- **Task brief**
Retype every line of the entries below without changing a single character, and leave out the picture markers.

Transcribed page text:

◇ ◇ ◇ ◇ ◇ ◇ ◇

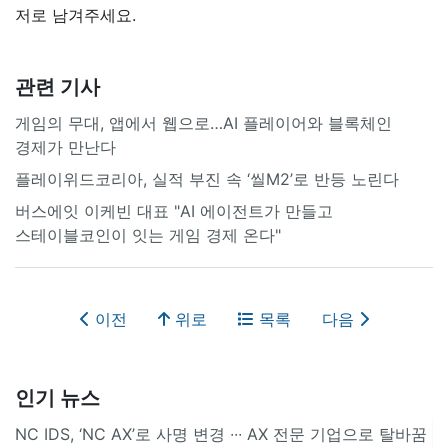
저로 남겨주세요.
관련 기사
게임의 무대, 앱에서 웹으로…AI 플레이어와 블록체인
경제가 만난다
플레이위드코리아, 실적 부진 속 ‘씰M2’로 반등 노린다
버스에잇 이케빈 대표 "AI 에이전트가 만들고
스테이블코인이 잇는 게임 경제 온다"
이전
위로
목록
다음
인기 뉴스
NC IDS, ‘NC AX’로 사명 변경 ∙∙∙ AX 전문 기업으로 탈바꿈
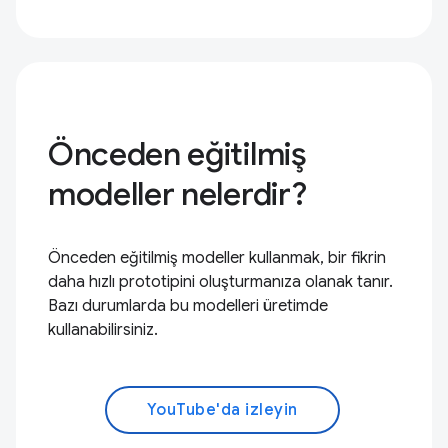
Önceden eğitilmiş
modeller nelerdir?
Önceden eğitilmiş modeller kullanmak, bir fikrin
daha hızlı prototipini oluşturmanıza olanak tanır.
Bazı durumlarda bu modelleri üretimde
kullanabilirsiniz.
YouTube'da izleyin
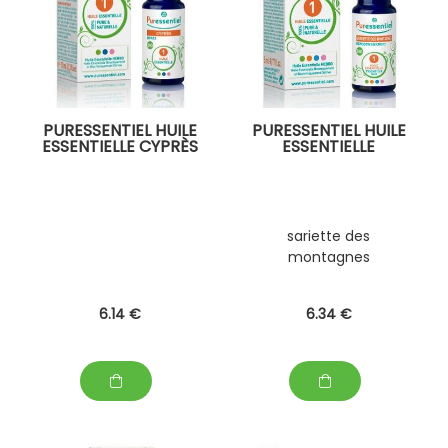
PURESSENTIEL HUILE
PURESSENTIEL HUILE
ESSENTIELLE CYPRÈS
ESSENTIELLE
sariette des
montagnes
6
.14
€
6
.34
€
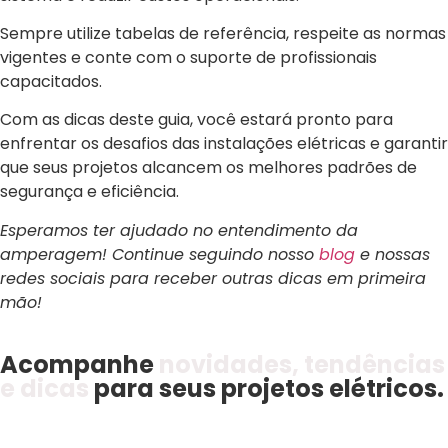
Sempre utilize tabelas de referência, respeite as normas
vigentes e conte com o suporte de profissionais
capacitados.
Com as dicas deste guia, você estará pronto para
enfrentar os desafios das instalações elétricas e garantir
que seus projetos alcancem os melhores padrões de
segurança e eficiência.
Esperamos ter ajudado no entendimento da
amperagem! Continue seguindo nosso
blog
e nossas
redes sociais para receber outras dicas em primeira
mão!
Acompanhe
novidades, tendências
e dicas
para seus projetos elétricos.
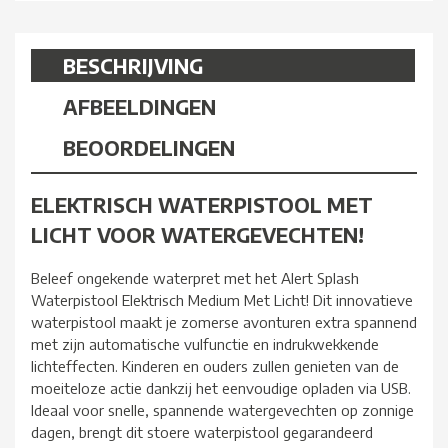
BESCHRIJVING
AFBEELDINGEN
BEOORDELINGEN
ELEKTRISCH WATERPISTOOL MET
LICHT VOOR WATERGEVECHTEN!
Beleef ongekende waterpret met het Alert Splash
Waterpistool Elektrisch Medium Met Licht! Dit innovatieve
waterpistool maakt je zomerse avonturen extra spannend
met zijn automatische vulfunctie en indrukwekkende
lichteffecten. Kinderen en ouders zullen genieten van de
moeiteloze actie dankzij het eenvoudige opladen via USB.
Ideaal voor snelle, spannende watergevechten op zonnige
dagen, brengt dit stoere waterpistool gegarandeerd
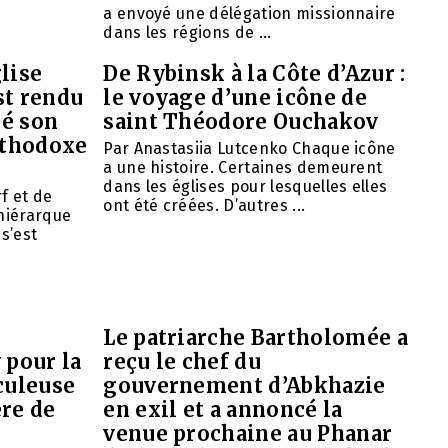
a envoyé une délégation missionnaire
dans les régions de ...
lise
De Rybinsk à la Côte d’Azur :
st rendu
le voyage d’une icône de
mé son
saint Théodore Ouchakov
orthodoxe
Par Anastasiia Lutcenko Chaque icône
a une histoire. Certaines demeurent
dans les églises pour lesquelles elles
f et de
ont été créées. D’autres ...
 hiérarque
 s’est
Le patriarche Bartholomée a
 pour la
reçu le chef du
culeuse
gouvernement d’Abkhazie
ère de
en exil et a annoncé la
venue prochaine au Phanar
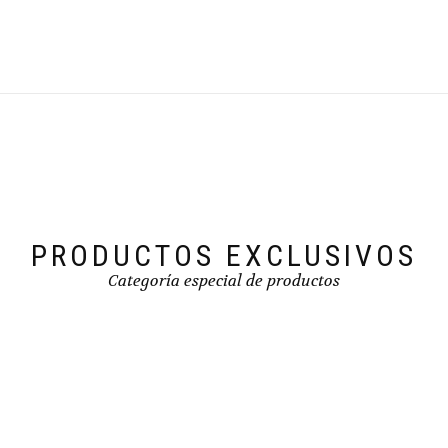
PRODUCTOS EXCLUSIVOS
Categoría especial de productos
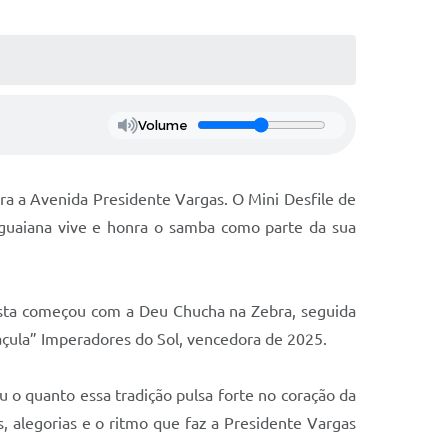
Volume
ra a Avenida Presidente Vargas. O Mini Desfile de
uguaiana vive e honra o samba como parte da sua
esta começou com a Deu Chucha na Zebra, seguida
açula” Imperadores do Sol, vencedora de 2025.
 o quanto essa tradição pulsa forte no coração da
, alegorias e o ritmo que faz a Presidente Vargas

◇ ◇ ◇ ◇ ◇ ◇ ◇

- **Response to the exercise**
저로 남겨주세요.
관련 기사
게임의 무대, 앱에서 웹으로…AI 플레이어와 블록체인
경제가 만난다
플레이위드코리아, 실적 부진 속 ‘씰M2’로 반등 노린다
버스에잇 이케빈 대표 "AI 에이전트가 만들고
스테이블코인이 잇는 게임 경제 온다"
이전
위로
목록
다음
인기 뉴스
NC IDS, ‘NC AX’로 사명 변경 ∙∙∙ AX 전문 기업으로 탈바꿈
Önceden eğitilmiş
modeller nelerdir?
Önceden eğitilmiş modeller kullanmak, bir fikrin
daha hızlı prototipini oluşturmanıza olanak tanır.
Bazı durumlarda bu modelleri üretimde
kullanabilirsiniz.
YouTube'da izleyin
PURESSENTIEL HUILE
PURESSENTIEL HUILE
ESSENTIELLE CYPRÈS
ESSENTIELLE
sariette des
montagnes
6
.14
€
6
.34
€
Sempre utilize tabelas de referência, respeite as normas
vigentes e conte com o suporte de profissionais
capacitados.
Com as dicas deste guia, você estará pronto para
enfrentar os desafios das instalações elétricas e garantir
que seus projetos alcancem os melhores padrões de
segurança e eficiência.
Esperamos ter ajudado no entendimento da
amperagem! Continue seguindo nosso
blog
e nossas
redes sociais para receber outras dicas em primeira
mão!
Acompanhe
novidades, tendências
e dicas
para seus projetos elétricos.
BESCHRIJVING
AFBEELDINGEN
BEOORDELINGEN
ELEKTRISCH WATERPISTOOL MET
LICHT VOOR WATERGEVECHTEN!
Beleef ongekende waterpret met het Alert Splash
Waterpistool Elektrisch Medium Met Licht! Dit innovatieve
waterpistool maakt je zomerse avonturen extra spannend
met zijn automatische vulfunctie en indrukwekkende
lichteffecten. Kinderen en ouders zullen genieten van de
moeiteloze actie dankzij het eenvoudige opladen via USB.
Ideaal voor snelle, spannende watergevechten op zonnige
dagen, brengt dit stoere waterpistool gegarandeerd
a envoyé une délégation missionnaire
dans les régions de ...
lise
De Rybinsk à la Côte d’Azur :
st rendu
le voyage d’une icône de
mé son
saint Théodore Ouchakov
orthodoxe
Par Anastasiia Lutcenko Chaque icône
a une histoire. Certaines demeurent
dans les églises pour lesquelles elles
f et de
ont été créées. D’autres ...
 hiérarque
 s’est
Le patriarche Bartholomée a
 pour la
reçu le chef du
culeuse
gouvernement d’Abkhazie
ère de
en exil et a annoncé la
venue prochaine au Phanar
PRODUCTOS EXCLUSIVOS
Categoría especial de productos
Volume
ra a Avenida Presidente Vargas. O Mini Desfile de
uguaiana vive e honra o samba como parte da sua
esta começou com a Deu Chucha na Zebra, seguida
açula” Imperadores do Sol, vencedora de 2025.
 o quanto essa tradição pulsa forte no coração da
, alegorias e o ritmo que faz a Presidente Vargas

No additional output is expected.